Which Citizen Of Night Vale Are You?
- You got: Cecil
Your smooth, baritone voice is a beacon in the darkness for everyone in Night Vale. You are the guiding light. You are a soothing sight. You are Cecil. You’re still trying to figure out who you are, despite the fact that everyone around you seems to know you. You don’t always feel like you fit in, but at the end of the day, you know there’s nowhere else you’d rather be.
- You got: The Apache Tracker
Whoa, that outfit is, like, pretty offensive. You’re pretty unreadable when people first meet you… probably because you’re so busy appropriating other cultures. Oh wait, I guess you’re ACTUALLY Native American now? I don’t know many Native Americans whose first language is Russian, but I don’t get out a ton.
- You got: Glow Clowd
ALL HAIL THE MIGHTY GLOW CLOUD ALL HAIL THE MIGHTY GLOW CLOUD ALL HAIL THE MIGHTY GLOW CLOUD ALL HAIL THE MIGHTY GLOW CLOUD ALL HAIL THE MIGHTY GLOW CLOUD ALL HAIL THE MIGHTY GLOW CLOUD ALL HAIL THE MIGHTY GLOW CLOUD ALL HAIL THE MIGHTY GLOW CLOUD
- You got: Old Woman Josie
Wow, lucky you.
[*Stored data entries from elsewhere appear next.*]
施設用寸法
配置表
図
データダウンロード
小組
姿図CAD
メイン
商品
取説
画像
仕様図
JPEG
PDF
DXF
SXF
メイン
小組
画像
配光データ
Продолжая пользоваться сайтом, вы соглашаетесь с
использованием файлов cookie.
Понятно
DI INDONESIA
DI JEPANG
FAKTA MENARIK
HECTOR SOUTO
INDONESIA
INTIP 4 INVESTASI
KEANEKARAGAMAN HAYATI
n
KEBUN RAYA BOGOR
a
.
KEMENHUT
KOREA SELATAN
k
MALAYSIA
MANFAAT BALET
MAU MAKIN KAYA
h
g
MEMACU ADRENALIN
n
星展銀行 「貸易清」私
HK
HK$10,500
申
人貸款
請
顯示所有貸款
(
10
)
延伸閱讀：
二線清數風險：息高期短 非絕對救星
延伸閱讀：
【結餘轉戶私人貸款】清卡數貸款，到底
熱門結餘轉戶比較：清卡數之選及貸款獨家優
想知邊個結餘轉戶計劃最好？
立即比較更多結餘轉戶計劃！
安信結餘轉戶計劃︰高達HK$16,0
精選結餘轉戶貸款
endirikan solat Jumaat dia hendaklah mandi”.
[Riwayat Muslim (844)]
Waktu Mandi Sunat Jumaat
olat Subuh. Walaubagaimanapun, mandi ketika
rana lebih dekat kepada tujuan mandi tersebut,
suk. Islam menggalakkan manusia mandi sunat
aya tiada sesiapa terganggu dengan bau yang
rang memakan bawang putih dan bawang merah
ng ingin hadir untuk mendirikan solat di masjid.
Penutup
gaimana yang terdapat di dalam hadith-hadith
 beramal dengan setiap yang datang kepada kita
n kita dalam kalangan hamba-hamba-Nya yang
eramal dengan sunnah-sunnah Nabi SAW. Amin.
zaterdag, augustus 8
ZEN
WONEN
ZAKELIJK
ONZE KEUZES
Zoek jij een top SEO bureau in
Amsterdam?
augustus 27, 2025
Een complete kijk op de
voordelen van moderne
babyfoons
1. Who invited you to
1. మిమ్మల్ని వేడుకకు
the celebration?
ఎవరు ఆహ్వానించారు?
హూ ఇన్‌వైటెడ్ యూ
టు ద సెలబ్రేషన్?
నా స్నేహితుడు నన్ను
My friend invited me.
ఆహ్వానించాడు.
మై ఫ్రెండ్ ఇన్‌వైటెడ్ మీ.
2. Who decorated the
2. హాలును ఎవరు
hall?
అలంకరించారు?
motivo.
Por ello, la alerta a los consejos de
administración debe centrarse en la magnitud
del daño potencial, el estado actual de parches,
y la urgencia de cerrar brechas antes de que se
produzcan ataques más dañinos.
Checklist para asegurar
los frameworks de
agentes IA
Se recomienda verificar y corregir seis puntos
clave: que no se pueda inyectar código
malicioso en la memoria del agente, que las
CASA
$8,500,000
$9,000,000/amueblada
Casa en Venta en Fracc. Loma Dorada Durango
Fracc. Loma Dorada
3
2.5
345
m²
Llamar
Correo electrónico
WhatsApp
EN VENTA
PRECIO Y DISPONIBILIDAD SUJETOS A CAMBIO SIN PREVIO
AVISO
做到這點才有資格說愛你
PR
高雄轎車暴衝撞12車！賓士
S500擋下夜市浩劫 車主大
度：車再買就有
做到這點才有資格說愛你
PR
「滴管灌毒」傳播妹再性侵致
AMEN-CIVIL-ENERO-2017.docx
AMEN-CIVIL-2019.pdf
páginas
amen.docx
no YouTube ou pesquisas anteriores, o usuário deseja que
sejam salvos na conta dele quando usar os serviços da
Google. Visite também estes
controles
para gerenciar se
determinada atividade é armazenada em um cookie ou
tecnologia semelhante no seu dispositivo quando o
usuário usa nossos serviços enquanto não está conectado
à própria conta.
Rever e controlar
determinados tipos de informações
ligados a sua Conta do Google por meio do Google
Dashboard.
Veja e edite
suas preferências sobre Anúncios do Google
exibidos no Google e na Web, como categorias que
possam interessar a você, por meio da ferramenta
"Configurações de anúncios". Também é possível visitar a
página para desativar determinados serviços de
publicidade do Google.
You’re the only person that The Angels have ever actually communicated with, and your house is always surrounded by that brilliant, angelic light. You are truly #blessed. You live on the edge of Night Vale, so you’re not as influenced by the bizarre happenings, which actually makes you a little less paranoid than those around you.
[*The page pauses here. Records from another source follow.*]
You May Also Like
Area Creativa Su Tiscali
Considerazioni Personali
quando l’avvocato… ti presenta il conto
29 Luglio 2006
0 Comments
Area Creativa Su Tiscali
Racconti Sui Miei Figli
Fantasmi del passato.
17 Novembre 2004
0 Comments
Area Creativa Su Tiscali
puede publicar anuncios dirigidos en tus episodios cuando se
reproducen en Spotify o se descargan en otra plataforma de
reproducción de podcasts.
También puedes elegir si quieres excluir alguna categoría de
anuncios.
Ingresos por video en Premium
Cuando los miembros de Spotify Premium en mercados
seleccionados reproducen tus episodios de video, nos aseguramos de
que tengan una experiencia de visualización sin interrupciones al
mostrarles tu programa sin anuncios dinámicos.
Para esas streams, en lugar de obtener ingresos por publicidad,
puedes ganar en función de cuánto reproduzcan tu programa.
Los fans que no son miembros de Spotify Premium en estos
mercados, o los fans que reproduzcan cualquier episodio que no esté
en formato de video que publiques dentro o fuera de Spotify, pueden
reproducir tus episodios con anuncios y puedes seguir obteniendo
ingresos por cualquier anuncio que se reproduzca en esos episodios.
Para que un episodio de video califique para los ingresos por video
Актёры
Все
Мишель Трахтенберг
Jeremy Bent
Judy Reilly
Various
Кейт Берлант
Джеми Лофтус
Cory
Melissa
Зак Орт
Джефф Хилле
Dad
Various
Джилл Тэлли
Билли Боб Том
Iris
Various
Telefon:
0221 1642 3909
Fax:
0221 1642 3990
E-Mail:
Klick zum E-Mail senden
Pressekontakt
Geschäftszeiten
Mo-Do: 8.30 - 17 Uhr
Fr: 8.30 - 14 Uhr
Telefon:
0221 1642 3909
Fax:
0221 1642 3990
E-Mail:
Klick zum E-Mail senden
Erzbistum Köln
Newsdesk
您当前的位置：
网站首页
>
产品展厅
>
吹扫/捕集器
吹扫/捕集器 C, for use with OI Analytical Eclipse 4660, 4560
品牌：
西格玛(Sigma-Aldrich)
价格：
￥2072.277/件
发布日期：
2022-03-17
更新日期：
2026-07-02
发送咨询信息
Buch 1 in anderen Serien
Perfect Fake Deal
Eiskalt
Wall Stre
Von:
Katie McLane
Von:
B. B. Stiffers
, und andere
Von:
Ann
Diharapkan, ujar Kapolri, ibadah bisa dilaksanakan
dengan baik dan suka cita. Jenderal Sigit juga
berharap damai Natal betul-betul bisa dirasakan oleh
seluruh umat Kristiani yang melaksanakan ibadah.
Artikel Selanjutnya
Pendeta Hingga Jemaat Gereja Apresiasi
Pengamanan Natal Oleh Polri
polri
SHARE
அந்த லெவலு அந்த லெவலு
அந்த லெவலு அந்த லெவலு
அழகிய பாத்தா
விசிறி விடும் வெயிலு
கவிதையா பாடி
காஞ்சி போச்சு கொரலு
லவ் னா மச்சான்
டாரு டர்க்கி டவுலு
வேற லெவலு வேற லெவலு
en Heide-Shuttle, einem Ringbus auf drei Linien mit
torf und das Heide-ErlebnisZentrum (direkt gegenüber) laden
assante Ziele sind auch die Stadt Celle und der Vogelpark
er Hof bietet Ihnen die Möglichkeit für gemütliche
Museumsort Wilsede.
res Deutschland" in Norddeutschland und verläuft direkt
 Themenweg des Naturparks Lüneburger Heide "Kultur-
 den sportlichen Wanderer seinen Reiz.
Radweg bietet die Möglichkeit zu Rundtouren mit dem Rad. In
- You got: Hiram McDaniels
You’ve got a quick politician’s wit, and five heads. It’s not easy to be a public figure and a terrible, 18-foot tall dragon, but somehow you find a way. You’re a born leader. Well, spawned leader. Actually, nobody really knows where you came from. At the end of the day, only one thing REALLY matters though, and that’s the demise of the Faceless Old Woman.
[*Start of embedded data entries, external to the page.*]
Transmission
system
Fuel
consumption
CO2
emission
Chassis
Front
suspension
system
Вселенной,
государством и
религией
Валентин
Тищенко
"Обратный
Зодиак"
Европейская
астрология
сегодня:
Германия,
- You got: The Man in the Tan Jacket
What’s that horrible buzzing? What do you keep in that deerskin suitcase? What is that horrible, churning movement – that constant, sickening churning – just under the surface of that tan jacket? What do you do in that subway station? What’s down there? Who are you?
- You got: Carlos
Oh. My. GOD! Look at that beautiful, shiny head of hair. Kinda a weird question, but can I, like, just quickly touch your hair? It’s just SO stunning. You trust your instincts, and seem to see and understand the world in way that those around you just can’t comprehend. Also… THAT HAIR!
- You got: Kevin
Your polished, rich voice is a signal in the night for everyone in Desert Bluffs. You are the North Star. You are the near and far. You are Kevin. You’re still trying to find your identity, despite the fact that everyone around you can easily identify you. You sometimes feel a little out of place, but when all is said and done, you’re right where you belong. *This result sponsored by StrexCorp.*
- You got: Intern Dana
You’re a free spirit who can never seem to quite settle down. Like, literally, you keep jumping from different dimensions and times to other dimensions and times. It must be very disorienting. But, somehow, you always manage to keep your head. Don’t worry. We’ll find you – someday.
- You got: An Angel
You may or may not exist. If you do exist, congratulations, Erika! If you do not exist, sorry to hear. You’re a cheerful sort of person who never stops smiling. You can literally never stop smiling. You’re not allowed to stop smiling. You’re a huge gossip, and you’re great at changing light bulbs. Hey, can you grab some milk next time you’re at the Ralphs?
- You got: Steve Carlsberg
You are LITERALLY the worst.
- You got: The Faceless Old Woman
You’re a people person. You could spend a whole afternoon just quietly observing the lives of others. Maybe sometimes you feel a little envious of their lives, and their faces, but you just play the hand that the Gods gave you. Sometimes you wish people would pay a little more attention to you and take your advice, but there’ just something about your TOTAL LACK OF A FACE that just makes others uneasy. Go figure.